If the experts’ suggestions are anything to go by, the positive results of 30 KMC employees mean they have been infected recently; there is a chance that they will test positive in PCR tests as well in the next few days. Meanwhile, a KMC driver has tested positive for the virus in the PCR test also, on Tuesday. Also on Tuesday, two police personnel at Metropolitan Police Circle, Kalimati, tested positive for the virus.

What is the source of the virus?

Though experts believe that the virus might have spread across Kathmandu, they are uncertain about the source of the virus.

Pandey comments, “It will be very difficult to determine where and how the KMC employees came in contact with the virus. But we are doing contact tracing for the woman who succumbed to the virus.”

Pandey says the Nepali Police, Provincial Health Service Directorate, and local governments are jointly trying to collect swab samples from the people she contacted in the TUTH, her residence in Tokha, and her hometown in Bahrabise.

Only after the results of PCR tests of these contacts, they will be able to determine the source.
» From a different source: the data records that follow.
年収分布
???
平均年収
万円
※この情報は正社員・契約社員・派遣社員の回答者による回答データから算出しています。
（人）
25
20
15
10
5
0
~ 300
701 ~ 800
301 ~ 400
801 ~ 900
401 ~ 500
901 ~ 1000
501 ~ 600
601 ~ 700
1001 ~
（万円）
“Now we cannot say that the virus is not in Kathmandu; there is no longer a base for that,” says infectious disease expert Dr Anup Subedi, “There is a possibility that the RDT positive cases can also spread the virus. All of them should be quarantined and tested properly.”

Against his advice, though, the KMC employees have neither been quarantined nor are their contacts traced. In fact, the KMC had celebrated that they tested negative in the PCR tests.

“It is not possible to conduct contact tracing for all RDT positives,” says Pandey, “Only if they test positive in the PCR tests too, we will trace the contacts.” He restates if one tests positive in the RDT but negative in the PCR test, it means the virus has already been inactive in the body and cannot infect others. “So we should not waste our time in tracing their contacts.”

Additional research has to be done to find out why the IgM positive cases test negative fin the PCR tests. “With multiple cases of RDT positives, there should have been at least a few PCR positive cases too. There is now a substantial reason to examine the kits after everyone tested negative,” Pandey puts forward.